In 2024, DRUID AI grew ARR 2.7x year-over-year. Its award-winning platform has powered more than 1 billion conversations across thousands of agents. In addition, the DRUID AI global partner ecosystem has attracted industry giants Microsoft, Genpact, Cognizant, and Accenture.
The founder of Druid AI, Liviu Dragan, had passed away unexpectedly in May 2025.
DRUID AI is trusted by more than 300 global clients across banking, financial services, government, healthcare, higher education, manufacturing, retail, and telecommunications.
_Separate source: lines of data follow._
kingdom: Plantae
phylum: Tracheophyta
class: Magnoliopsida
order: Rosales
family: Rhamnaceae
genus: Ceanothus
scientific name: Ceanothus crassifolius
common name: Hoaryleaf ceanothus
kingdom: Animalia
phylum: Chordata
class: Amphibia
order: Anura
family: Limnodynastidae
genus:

Leading organizations such as AXA Insurance, Carrefour, the Food and Drug Administration (FDA), Georgia Southern University, Kmart Australia, Liberty Global Group, MatrixCare, National Health Service, and Orange Auchan have adopted DRUID AI to redefine the way they operate.
Companies have embraced DRUID AI to help teams accelerate digital operations, reduce the complexity of day-to-day work, enhance user experience, and maximize technology ROI. Powered by advanced agentic AI and driven by the DRUID Conductor, its core orchestration engine, the DRUID platform enables businesses to effortlessly deploy AI agents and intelligent apps that streamline processes, integrate seamlessly with existing systems, and fulfill complex requests efficiently. DRUID AI’s end-to-end platform delivers 98% first response accuracy.